Artikel 1 Begripsbepalingen

  • 1 In deze verordening wordt verstaan onder:

    • a.

      college: het college van burgemeester en wethouders

    • b.

      wet: de Wet werk en bijstand

    • c.

      bijstandsnorm: de norm bedoeld in artikel 5 onderdeel c van de wet

    • d.

      inkomen: het inkomen bedoeld in artikel 32 van de wet, met inbegrip van een uitkering op grond van de wet.

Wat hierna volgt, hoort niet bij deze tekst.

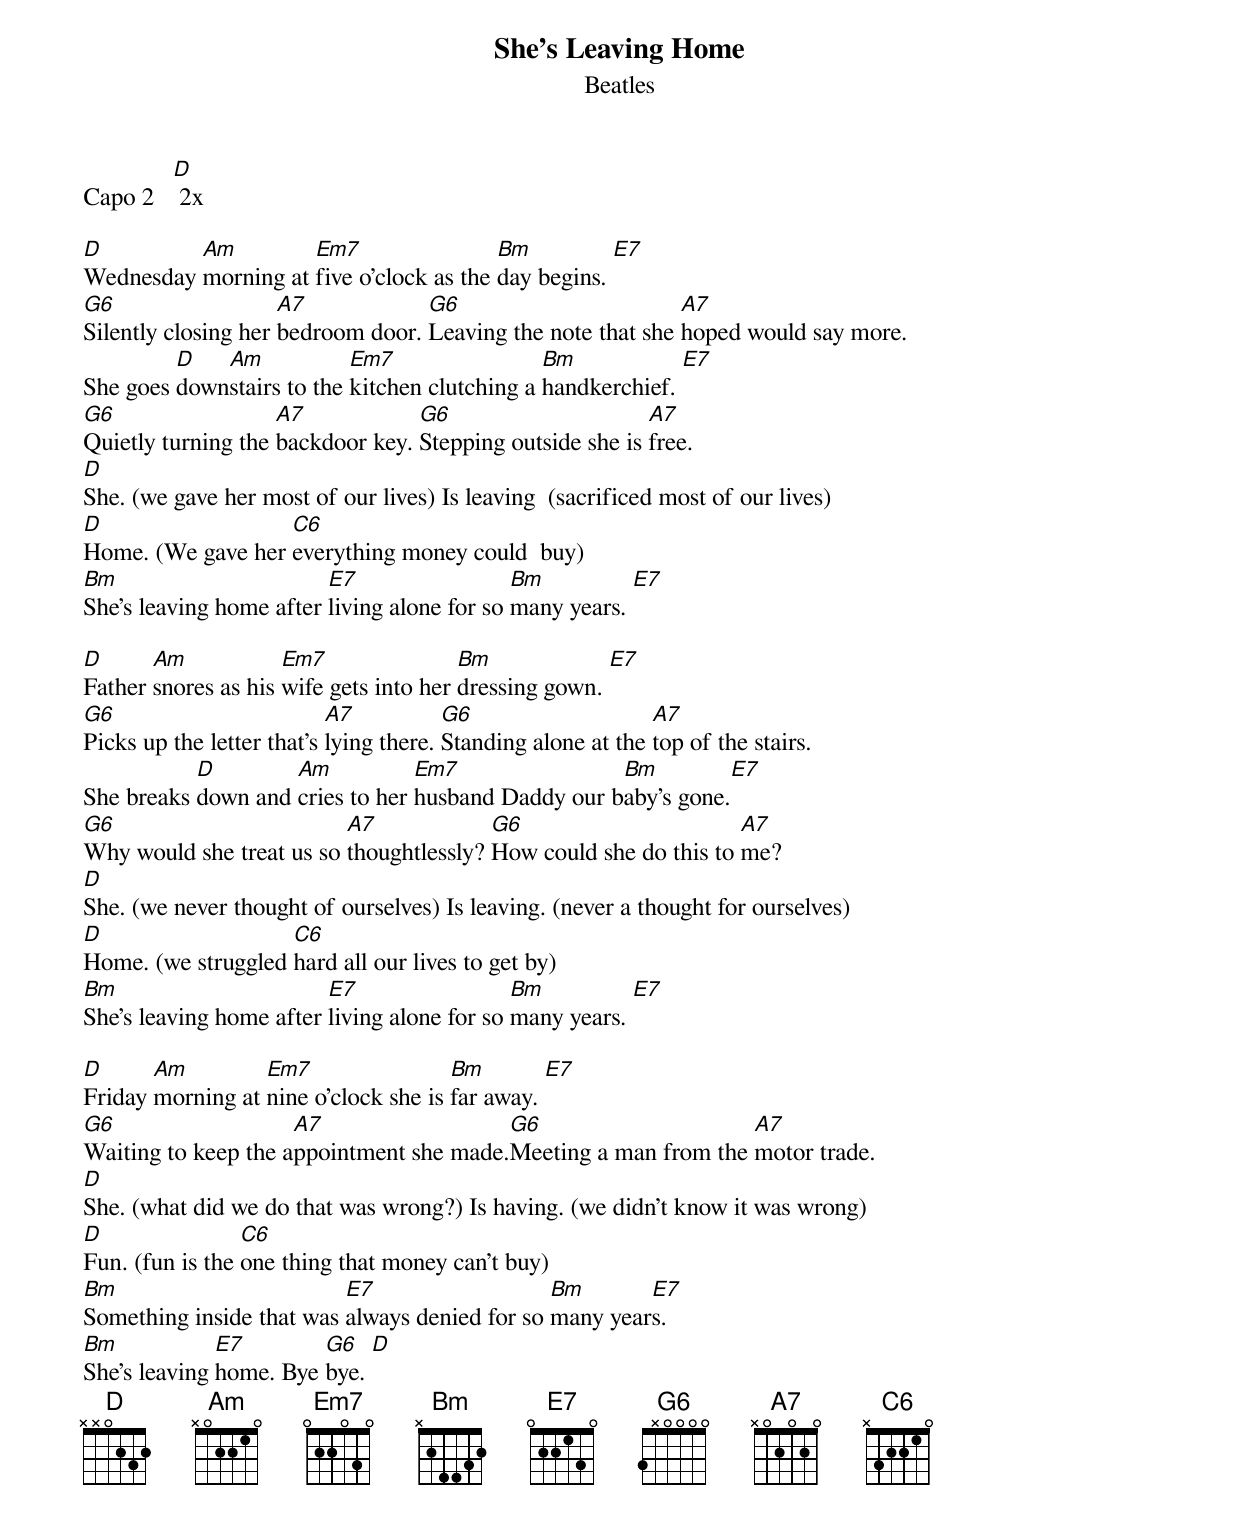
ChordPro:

{title:She's Leaving Home}
{subtitle:Beatles}
Capo 2   [D] 2x

[D]Wednesday [Am]morning at [Em7]five o'clock as the [Bm]day begins. [E7]
[G6]Silently closing her [A7]bedroom door. [G6]Leaving the note that she [A7]hoped would say more.
She goes [D]down[Am]stairs to the [Em7]kitchen clutching a [Bm]handkerchief. [E7]
[G6]Quietly turning the [A7]backdoor key. [G6]Stepping outside she is [A7]free.
[D]She. (we gave her most of our lives) Is leaving  (sacrificed most of our lives)
[D]Home. (We gave her [C6]everything money could  buy)
[Bm]She's leaving home after [E7]living alone for so [Bm]many years. [E7]

[D]Father [Am]snores as his [Em7]wife gets into her [Bm]dressing gown. [E7]
[G6]Picks up the letter that's [A7]lying there. [G6]Standing alone at the [A7]top of the stairs.
She breaks [D]down and [Am]cries to her [Em7]husband Daddy our b[Bm]aby's gone.[E7]
[G6]Why would she treat us so [A7]thoughtlessly? [G6]How could she do this to [A7]me?
[D]She. (we never thought of ourselves) Is leaving. (never a thought for ourselves)
[D]Home. (we struggled [C6]hard all our lives to get by)
[Bm]She's leaving home after [E7]living alone for so [Bm]many years. [E7]

[D]Friday [Am]morning at [Em7]nine o'clock she is [Bm]far away. [E7]
[G6]Waiting to keep the a[A7]ppointment she made.[G6]Meeting a man from the [A7]motor trade.
[D]She. (what did we do that was wrong?) Is having. (we didn't know it was wrong)
[D]Fun. (fun is the [C6]one thing that money can't buy)
[Bm]Something inside that was [E7]always denied for so [Bm]many year[E7]s.
[Bm]She's leaving [E7]home. Bye [G6]bye. [D]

  • 2 Alle begrippen die in deze verordening gebruikt worden en die niet nader worden omschreven hebben dezelfde betekenis als in de wet.

Artikel 2 Voorwaarden

  • 1 Onverlet het bepaalde in artikel 36 van de wet komt in aanmerking voor de langdurigheids-toeslag de belanghebbende die gedurende een onafgebroken periode van 36 maanden aangewezen is geweest op een inkomen dat niet hoger is 110% van de voor hem geldende bijstandsnorm en geen in aanmerking te nemen vermogen heeft als bedoeld in artikel 34 van de wet.

  • 2 Het college kan nadere regels stellen ter uitvoering van deze verordening, in het bijzonder ten aanzien van de invulling van het begrip “geen uitzicht op inkomensverbetering”.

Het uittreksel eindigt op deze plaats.